Exercises ->
a) Condense the paragraph that begins "The data backs him up" from the passage on physician autonomy into a short bulleted list that keeps its main facts.
b) From the passage on physician autonomy, quote the text word for word, starting with "The data backs" and going on through "to physician-owned settings.".

Document passage ->
--- START ---
The consequences, Dr. Hochman said, extend well beyond finances. Physician burnout, he argues, is fundamentally a byproduct of lost autonomy.

“Burnout happens when you lose autonomy,” he said. “It’s what people call moral injury: being forced to practice in a way that goes against what you would do if you had total control. Systems try to cure burnout with pottery lessons and work-life balance messaging, but that misses the point entirely. When you’re in control, things feel different.”

The data backs him up. According to a survey from consulting firm Bain & Co., average satisfaction for physician-led organizations ranges from roughly 70% to 90%, compared to 50% to 75% in health system-led practices. Nearly 25% of surveyed physicians in health system-led organizations said they were contemplating a change in employers, compared to just 14% in physician-led practices, according to the Bain survey. Notably, of those considering a switch, 37% were looking to move to physician-owned settings.

The solution, he said, starts with a question every physician should ask themselves: “Do you want control over how you care for your patients? If the answer is yes, then you think about the logistics from there.”

Independent practice, he is quick to note, is not dead. While the share of independent physicians has dropped significantly — estimates range from 33% to 42% depending on the study — Dr. Hochman believes those who remain represent a vital and viable alternative worth fighting to preserve.

Maintaining and growing that share, he said, requires physicians to get organized and get loud. During his tenure as president of the Independent Doctors of South Carolina, Dr. Hochman helped push through the state’s elimination of certificate-of-need laws. A repeal of physician noncompete agreements is now working through the South Carolina legislature.

“Physicians need to get more organized, more vocal, highlight what isn’t working and offer alternatives,” he said.

The power, he said, is already there, but physicians and patients just need to harness it.

“Patients want to see their doctor, and patients need to start asking for alternatives,” Dr. Hochman said. “Right now, patients get herded around based on their insurance plan, and if their doctor leaves a system, they just get assigned someone new. Patients need to actually ask for what they want — and know that alternatives are out there.”
--- END ---
Records provided ->
--- START ---
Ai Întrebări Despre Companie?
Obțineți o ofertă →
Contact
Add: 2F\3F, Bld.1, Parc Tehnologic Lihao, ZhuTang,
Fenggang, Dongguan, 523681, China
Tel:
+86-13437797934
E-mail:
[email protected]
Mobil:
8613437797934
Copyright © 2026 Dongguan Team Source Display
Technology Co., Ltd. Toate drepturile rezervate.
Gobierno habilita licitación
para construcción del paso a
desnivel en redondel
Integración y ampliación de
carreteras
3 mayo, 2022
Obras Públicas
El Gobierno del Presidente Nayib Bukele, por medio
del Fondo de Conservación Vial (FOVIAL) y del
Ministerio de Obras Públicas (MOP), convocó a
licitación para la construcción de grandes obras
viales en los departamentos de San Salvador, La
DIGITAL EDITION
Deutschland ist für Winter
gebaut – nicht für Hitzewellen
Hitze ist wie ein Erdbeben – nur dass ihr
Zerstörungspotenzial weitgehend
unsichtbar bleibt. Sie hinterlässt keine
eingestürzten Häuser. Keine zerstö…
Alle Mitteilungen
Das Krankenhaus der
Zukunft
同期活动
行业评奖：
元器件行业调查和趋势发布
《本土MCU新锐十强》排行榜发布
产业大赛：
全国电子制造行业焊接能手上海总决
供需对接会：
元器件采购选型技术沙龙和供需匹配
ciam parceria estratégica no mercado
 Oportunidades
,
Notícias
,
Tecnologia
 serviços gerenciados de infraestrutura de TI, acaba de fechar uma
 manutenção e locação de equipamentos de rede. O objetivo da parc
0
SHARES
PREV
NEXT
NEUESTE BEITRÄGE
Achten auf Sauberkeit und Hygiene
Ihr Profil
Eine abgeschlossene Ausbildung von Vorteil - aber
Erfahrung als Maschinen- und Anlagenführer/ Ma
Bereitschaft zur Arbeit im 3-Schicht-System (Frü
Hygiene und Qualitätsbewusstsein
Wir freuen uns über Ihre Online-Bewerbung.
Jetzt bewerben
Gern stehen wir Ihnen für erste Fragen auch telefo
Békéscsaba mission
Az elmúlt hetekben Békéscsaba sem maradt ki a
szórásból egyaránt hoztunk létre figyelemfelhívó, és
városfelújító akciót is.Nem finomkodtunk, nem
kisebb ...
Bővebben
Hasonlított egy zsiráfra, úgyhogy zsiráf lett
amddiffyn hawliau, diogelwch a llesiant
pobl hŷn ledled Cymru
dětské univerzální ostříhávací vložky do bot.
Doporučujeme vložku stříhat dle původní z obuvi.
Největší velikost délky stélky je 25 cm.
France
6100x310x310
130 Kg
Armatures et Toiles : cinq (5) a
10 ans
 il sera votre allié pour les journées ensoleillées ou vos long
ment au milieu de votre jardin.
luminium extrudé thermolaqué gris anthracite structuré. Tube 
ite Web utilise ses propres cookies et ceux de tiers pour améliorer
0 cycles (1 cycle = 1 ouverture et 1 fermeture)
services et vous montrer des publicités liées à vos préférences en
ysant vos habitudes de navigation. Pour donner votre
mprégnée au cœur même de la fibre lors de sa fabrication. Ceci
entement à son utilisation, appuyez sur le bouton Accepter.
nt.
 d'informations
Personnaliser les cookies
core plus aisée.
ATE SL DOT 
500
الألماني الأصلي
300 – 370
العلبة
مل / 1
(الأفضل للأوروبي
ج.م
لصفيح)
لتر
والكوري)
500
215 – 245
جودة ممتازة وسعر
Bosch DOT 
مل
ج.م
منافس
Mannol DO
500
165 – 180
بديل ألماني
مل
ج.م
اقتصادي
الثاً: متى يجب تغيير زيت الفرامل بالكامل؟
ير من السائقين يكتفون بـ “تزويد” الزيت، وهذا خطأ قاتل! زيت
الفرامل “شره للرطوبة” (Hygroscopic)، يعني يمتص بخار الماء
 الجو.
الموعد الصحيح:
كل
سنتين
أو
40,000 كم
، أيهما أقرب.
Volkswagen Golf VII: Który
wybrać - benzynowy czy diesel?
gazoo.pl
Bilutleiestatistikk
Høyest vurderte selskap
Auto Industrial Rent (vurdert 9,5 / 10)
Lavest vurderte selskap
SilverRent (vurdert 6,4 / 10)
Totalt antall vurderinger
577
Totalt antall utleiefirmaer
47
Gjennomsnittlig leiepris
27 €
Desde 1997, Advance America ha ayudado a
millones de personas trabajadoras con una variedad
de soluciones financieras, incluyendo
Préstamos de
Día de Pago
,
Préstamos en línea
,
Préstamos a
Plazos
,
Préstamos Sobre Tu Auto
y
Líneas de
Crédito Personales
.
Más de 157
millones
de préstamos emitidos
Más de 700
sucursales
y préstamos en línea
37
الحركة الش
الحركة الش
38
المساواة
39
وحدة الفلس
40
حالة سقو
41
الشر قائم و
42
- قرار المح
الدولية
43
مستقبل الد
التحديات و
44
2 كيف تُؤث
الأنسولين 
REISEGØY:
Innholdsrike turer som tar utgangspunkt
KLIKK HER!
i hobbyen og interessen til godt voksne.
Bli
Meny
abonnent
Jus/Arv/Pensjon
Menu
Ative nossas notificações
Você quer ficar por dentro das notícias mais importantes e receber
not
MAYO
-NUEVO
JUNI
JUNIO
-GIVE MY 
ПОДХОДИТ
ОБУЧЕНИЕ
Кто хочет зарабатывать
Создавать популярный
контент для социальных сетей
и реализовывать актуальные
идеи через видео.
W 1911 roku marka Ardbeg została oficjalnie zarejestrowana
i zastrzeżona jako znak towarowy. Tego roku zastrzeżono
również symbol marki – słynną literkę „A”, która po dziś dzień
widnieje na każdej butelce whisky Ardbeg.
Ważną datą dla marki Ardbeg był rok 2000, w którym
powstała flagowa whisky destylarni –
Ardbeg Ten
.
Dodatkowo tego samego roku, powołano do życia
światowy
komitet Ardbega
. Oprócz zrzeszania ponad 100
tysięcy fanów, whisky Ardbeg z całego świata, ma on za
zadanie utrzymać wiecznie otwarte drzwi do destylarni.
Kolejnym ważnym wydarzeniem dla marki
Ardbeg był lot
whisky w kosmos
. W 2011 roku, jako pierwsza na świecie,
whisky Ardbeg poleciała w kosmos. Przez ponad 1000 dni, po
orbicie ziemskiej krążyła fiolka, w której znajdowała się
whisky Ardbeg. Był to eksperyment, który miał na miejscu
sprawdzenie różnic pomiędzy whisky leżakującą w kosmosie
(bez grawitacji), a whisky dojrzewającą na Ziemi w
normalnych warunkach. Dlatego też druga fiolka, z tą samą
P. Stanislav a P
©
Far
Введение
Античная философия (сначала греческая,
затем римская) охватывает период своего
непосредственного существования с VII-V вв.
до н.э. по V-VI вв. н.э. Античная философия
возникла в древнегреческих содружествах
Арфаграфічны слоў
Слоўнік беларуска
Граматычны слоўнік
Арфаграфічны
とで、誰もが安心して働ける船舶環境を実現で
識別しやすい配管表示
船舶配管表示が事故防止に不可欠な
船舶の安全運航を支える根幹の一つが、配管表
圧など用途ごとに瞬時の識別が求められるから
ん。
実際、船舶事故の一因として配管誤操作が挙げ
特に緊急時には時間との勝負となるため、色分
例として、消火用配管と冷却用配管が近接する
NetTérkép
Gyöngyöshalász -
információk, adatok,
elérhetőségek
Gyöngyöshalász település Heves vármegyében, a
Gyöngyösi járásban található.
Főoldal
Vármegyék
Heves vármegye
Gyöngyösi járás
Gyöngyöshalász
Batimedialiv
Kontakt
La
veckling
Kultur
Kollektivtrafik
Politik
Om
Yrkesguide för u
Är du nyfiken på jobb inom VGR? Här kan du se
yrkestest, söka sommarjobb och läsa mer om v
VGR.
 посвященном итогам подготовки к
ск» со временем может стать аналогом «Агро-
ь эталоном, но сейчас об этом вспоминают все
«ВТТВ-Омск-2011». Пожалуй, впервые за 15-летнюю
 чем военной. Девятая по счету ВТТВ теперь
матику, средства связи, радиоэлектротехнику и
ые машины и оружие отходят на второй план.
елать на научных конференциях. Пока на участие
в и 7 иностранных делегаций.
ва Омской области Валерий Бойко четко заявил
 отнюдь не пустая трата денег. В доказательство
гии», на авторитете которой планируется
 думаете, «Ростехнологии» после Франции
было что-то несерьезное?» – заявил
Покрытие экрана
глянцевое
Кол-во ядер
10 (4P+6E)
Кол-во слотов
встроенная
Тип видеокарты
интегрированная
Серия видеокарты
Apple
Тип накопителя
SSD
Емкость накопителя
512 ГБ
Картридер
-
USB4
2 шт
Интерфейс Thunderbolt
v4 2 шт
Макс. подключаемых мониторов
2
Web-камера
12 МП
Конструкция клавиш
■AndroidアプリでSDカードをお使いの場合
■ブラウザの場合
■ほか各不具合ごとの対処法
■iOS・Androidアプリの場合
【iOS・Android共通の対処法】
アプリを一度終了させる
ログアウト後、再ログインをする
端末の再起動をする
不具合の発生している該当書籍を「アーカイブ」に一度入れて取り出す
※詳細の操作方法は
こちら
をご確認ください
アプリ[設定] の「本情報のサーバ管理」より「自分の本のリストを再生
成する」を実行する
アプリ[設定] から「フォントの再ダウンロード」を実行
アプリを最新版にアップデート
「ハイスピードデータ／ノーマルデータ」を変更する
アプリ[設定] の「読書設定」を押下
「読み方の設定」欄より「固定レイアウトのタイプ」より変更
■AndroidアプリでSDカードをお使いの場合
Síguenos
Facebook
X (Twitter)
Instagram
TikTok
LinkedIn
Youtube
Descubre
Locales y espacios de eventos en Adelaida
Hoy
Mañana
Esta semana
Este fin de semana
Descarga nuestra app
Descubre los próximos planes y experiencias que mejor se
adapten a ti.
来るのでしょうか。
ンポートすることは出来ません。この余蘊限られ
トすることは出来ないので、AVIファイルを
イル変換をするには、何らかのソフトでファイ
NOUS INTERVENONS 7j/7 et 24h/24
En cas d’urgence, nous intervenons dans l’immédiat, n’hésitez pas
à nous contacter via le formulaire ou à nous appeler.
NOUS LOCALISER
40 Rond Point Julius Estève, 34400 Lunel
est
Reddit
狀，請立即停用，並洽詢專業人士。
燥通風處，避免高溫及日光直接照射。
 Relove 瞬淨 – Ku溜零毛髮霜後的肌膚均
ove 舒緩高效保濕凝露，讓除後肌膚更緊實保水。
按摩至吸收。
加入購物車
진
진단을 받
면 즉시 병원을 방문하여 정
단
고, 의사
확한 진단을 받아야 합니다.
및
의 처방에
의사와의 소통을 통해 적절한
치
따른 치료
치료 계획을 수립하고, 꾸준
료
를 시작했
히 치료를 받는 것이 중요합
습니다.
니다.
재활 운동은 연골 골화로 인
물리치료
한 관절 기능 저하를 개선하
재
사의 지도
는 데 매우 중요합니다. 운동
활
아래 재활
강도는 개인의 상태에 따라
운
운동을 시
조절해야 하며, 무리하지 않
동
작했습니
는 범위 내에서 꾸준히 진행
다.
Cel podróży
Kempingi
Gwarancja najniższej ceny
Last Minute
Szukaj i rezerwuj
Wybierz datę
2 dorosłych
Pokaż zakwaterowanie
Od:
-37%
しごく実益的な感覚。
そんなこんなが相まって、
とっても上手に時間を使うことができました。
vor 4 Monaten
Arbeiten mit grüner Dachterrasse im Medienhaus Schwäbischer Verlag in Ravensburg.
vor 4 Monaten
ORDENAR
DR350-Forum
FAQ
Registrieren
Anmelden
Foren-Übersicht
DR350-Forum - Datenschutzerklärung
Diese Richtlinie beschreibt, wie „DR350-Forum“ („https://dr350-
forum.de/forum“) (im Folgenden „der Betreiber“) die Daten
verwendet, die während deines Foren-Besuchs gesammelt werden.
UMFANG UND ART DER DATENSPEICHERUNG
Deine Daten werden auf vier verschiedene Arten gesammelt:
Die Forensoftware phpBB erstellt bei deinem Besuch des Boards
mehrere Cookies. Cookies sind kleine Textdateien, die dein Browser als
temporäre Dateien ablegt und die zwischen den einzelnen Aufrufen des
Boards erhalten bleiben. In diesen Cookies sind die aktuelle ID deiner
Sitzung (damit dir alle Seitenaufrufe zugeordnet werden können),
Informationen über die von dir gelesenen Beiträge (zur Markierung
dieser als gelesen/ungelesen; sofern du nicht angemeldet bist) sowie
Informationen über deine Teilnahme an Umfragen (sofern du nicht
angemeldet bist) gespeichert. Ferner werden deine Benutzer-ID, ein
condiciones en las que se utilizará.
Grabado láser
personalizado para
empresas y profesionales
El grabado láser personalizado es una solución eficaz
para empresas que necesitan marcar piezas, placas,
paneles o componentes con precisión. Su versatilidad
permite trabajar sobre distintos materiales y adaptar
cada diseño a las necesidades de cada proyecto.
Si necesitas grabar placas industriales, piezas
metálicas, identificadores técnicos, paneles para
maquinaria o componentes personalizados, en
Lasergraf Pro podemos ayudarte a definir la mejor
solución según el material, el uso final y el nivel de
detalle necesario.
--- END ---
Solutions to the problems ->
a)
A Bain & Co. survey supports Dr. Hochman's view:
- Average satisfaction runs roughly 70% to 90% in physician-led organizations, versus 50% to 75% in health system-led practices.
- Nearly 25% of physicians in health system-led organizations are contemplating a change in employers, compared with 14% in physician-led practices.
- Of those considering a switch, 37% want to move to physician-owned settings.

b)
The data backs him up. According to a survey from consulting firm Bain & Co., average satisfaction for physician-led organizations ranges from roughly 70% to 90%, compared to 50% to 75% in health system-led practices. Nearly 25% of surveyed physicians in health system-led organizations said they were contemplating a change in employers, compared to just 14% in physician-led practices, according to the Bain survey. Notably, of those considering a switch, 37% were looking to move to physician-owned settings.